I was yelling at the lady you cashed my benefits check. What the hell. I ended up paying out-of-pocket for her shots. Which weren’t as much as I thought. The ear-piercing was 30 bucks and the shots and visit was 170. I charged it, my insurance company will reimburse me. Which clearly I have to do the extra work of getting the bill and sending it to them for my money. I tried to be nice when I was talking to the lady about my lack of insurance. She acted like I was sitting at a desk and could wait for her to get back to me. I told her do not hang up the phone. I am sitting outside in crazy heat, sweating my ass off. My two month old is in a waiting room with her two cousin that are 11 and 10 years old. I was getting pissed off with every she didn’t know answer. Can I put you on hold crap. Finally they tried to give Ava a verbal that I had insurance. They weren’t going for it so I had to pay.

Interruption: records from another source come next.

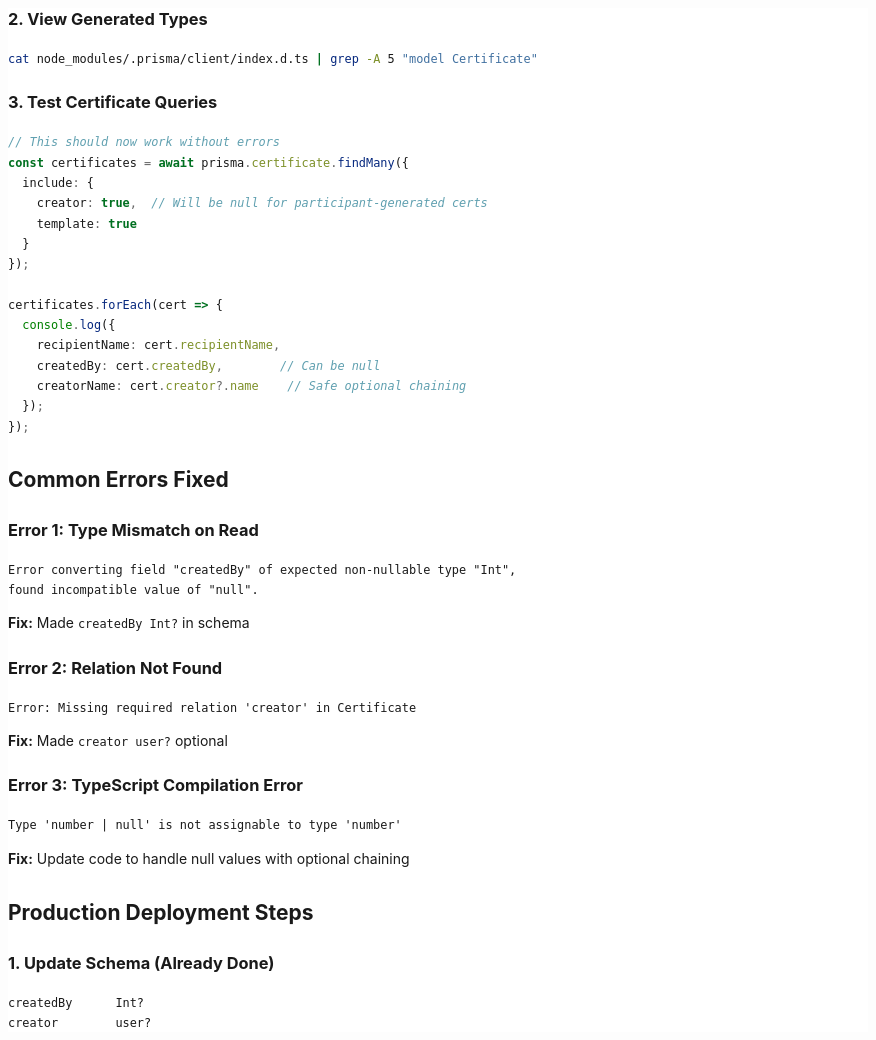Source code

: ### 2. View Generated Types
```bash
cat node_modules/.prisma/client/index.d.ts | grep -A 5 "model Certificate"
```

### 3. Test Certificate Queries
```typescript
// This should now work without errors
const certificates = await prisma.certificate.findMany({
  include: {
    creator: true,  // Will be null for participant-generated certs
    template: true
  }
});

certificates.forEach(cert => {
  console.log({
    recipientName: cert.recipientName,
    createdBy: cert.createdBy,        // Can be null
    creatorName: cert.creator?.name    // Safe optional chaining
  });
});
```

## Common Errors Fixed

### Error 1: Type Mismatch on Read
```
Error converting field "createdBy" of expected non-nullable type "Int", 
found incompatible value of "null".
```
**Fix:** Made `createdBy Int?` in schema

### Error 2: Relation Not Found
```
Error: Missing required relation 'creator' in Certificate
```
**Fix:** Made `creator user?` optional

### Error 3: TypeScript Compilation Error
```
Type 'number | null' is not assignable to type 'number'
```
**Fix:** Update code to handle null values with optional chaining

## Production Deployment Steps

### 1. Update Schema (Already Done)
```prisma
createdBy      Int?
creator        user?
```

The kids were getting frustrated and so was I. They really wanted to be home and outside. They lost that privilege from all the fighting they do. So their mother told them they can go with me or sit in the house. I also promised I would take them to steak and shake. Bribery works with all kids. They change Ava formula to Similac sensitive. Because the appointment took so long she was hungry. How did I have the ready-made formula with no nipples. I felt like total crap. I have a hungry baby and I didn’t have a way to feed her. I thought how in the hell am I a mother. We ended up at Walmart and I purchased the new formula we feed and changed her in the car. Then we went to the beauty supply store to buy my baby cousin a few things for her hair. Also for her to do mine. Then I decided I was going to go to my old job.
That was the best move ever. I ended up talking to the president before leaving. We discussed the fact that the place was sold. He gave me his home and cell number to use for a reference. I brought up the fact I wanted unemployment. He told me to apply and they wouldn’t dispute it. I couldn’t believe how god had blessed me. I was to thrilled that I waited to talk to him.
I called the billing department of the hospital. I told them about my job situation. I will be getting a financial aid form in the mail. Things are beyond great. Other then my daughter having screaming fits all day. I am not sure if it is the formula. I think it is the shots. I been giving her Tylenol. A few more days and I am on the road to Boston. The future is looking bright.
I then took the kids to steak and shake. Our last stop was my apartment. I check my mail and found bills from the hospital. I did the walk through. I was called by the moving company driver. My stuff will be there this Saturday. So I will only have to wait one day for my stuff.